Monday, Sep. 24, 1945
The Bible & Stuff
The case was prosaically listed ". . . Vashti McCollum v. Board of Education . . ." but it had some of the same features that made the Scopes "monkey trial" a sideshow of the '20s. And, though the decision would immediately affect only the citizens of Champaign, Ill. (pop.
23,000), the case involved a basic educational issue: should religion be taught in public schools? The McCollum in the case was the slight, 32-year-old wife of an assistant professor of horticulture at the University of Illinois, Mrs. Vashti McCollum. Last year, she complained, her son Terry had been "embarrassed" and "ostracized" by his schoolmates because she refused to let him attend the school's religious classes (Jews and Catholics usually leave school to go to classes of their own). Mrs. McCollum sued to have the religious training banned altogether. Said she: the classes waste taxpayers' money, and discriminate against minority faiths. Further, she argued, the classes are an unconstitutional merger of church and state.
The first days in court Mrs. McCollum's lawyer called in a Presbyterian, a Methodist, a Lutheran, a Jehovah's Witness, a Quaker, a Fundamentalist, a Christian Scientist, to prove that Champaign's religious teaching discriminated against their faiths; but several of the witnesses said just the opposite. The school-board lawyers then tried to show that the issue was not between sects, but between religion v. atheism. They succeeded with Mrs. McCollum's father, Arthur G. Cromwell, who is president of the Rochester (N.Y.) Society of Free Thinkers. (Last spring he got religious training abolished in three upstate New York towns.) Mr. Cromwell would only "affirm" to tell the truth, instead of swearing by God. Then he testified to his beliefs that the story of Adam and Eve is fictitious, the Flood a scientific impossibility and the Resurrection a physical impossibility.
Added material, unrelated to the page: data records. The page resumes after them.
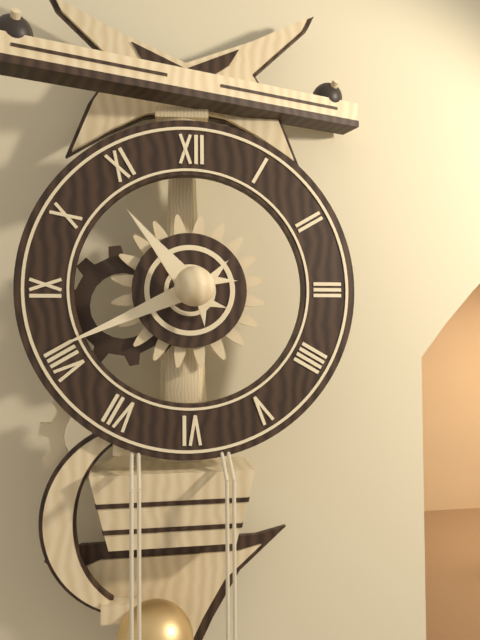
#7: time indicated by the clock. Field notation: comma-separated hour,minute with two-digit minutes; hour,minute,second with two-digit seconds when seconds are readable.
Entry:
10,41
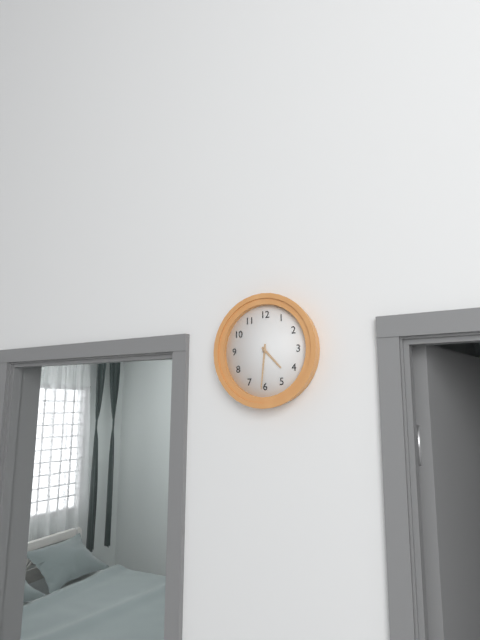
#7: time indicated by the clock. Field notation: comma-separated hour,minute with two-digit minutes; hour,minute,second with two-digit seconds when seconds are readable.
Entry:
4,31
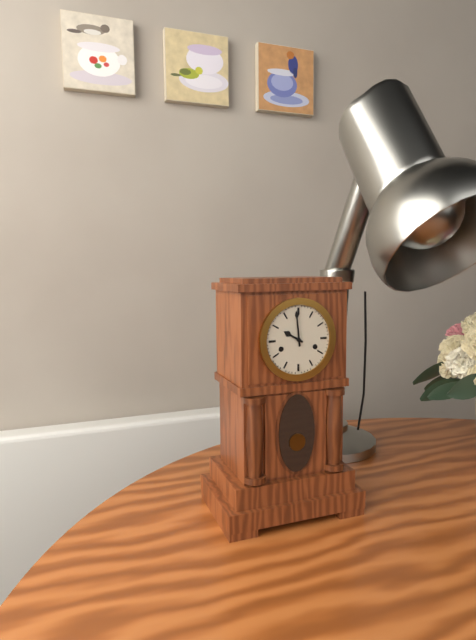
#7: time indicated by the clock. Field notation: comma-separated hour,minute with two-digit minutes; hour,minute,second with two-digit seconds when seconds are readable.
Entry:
9,59
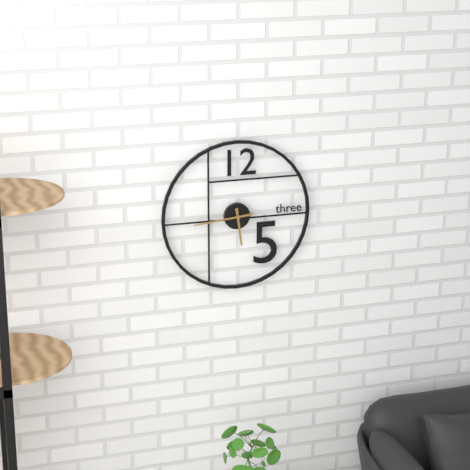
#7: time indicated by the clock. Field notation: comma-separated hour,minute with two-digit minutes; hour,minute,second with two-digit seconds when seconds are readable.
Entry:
5,44
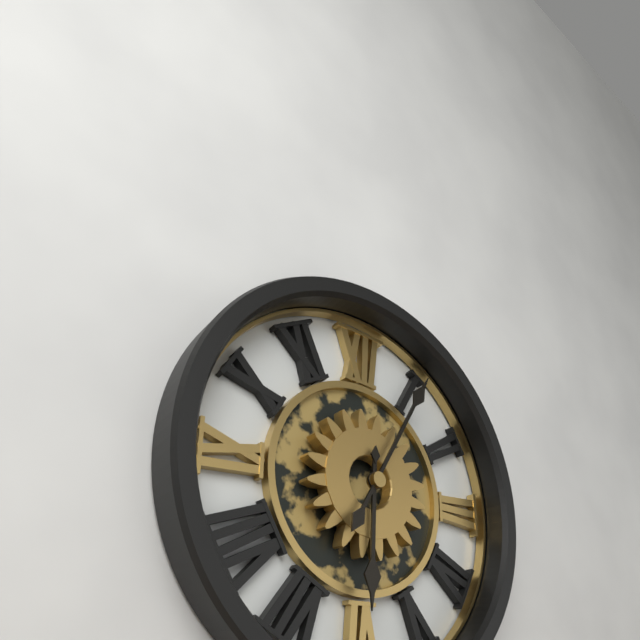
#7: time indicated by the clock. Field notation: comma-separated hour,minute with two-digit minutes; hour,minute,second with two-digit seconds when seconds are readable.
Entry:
6,05
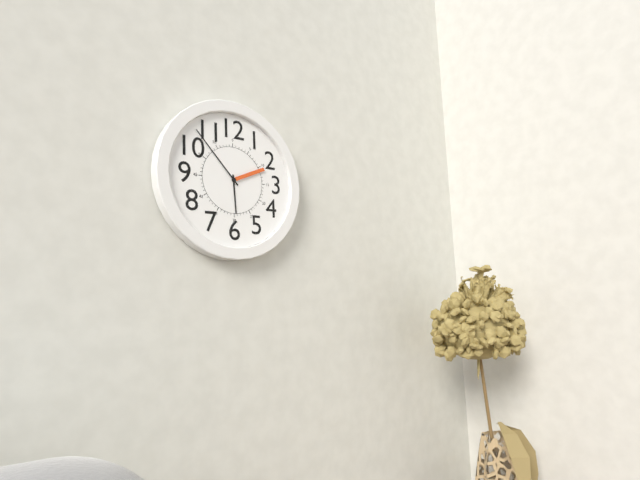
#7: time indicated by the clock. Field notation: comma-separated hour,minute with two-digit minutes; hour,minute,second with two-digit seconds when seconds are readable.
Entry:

He declared: "I am proud to say that I am [an atheist]."
Next on the stand was ten-year-old Terry McCollum, who also "affirmed" to the truth.
"Did you ever go to Sunday school?" asked a lawyer.
"Once, but not any more," said Terry.
"Why not?"
"I'd feel kind of funny sitting there being an atheist."
"What is an atheist?"
"Oh, a guy who doesn't believe in God, or the Bible, or stuff."
"Isn't it fun being an atheist?"
"Well, in a way it is, and in a way it ain't."
Then came Mrs. McCollum. "I have not accepted belief in God myself," said she, "but I have never consciously ridiculed religion." She had gone to court, she said, because she "felt deeply" that church and state should be separate.
The three Circuit Court judges who heard the case postponed decision. Each side threatened to carry the case to the U.S. Supreme Court if it lost.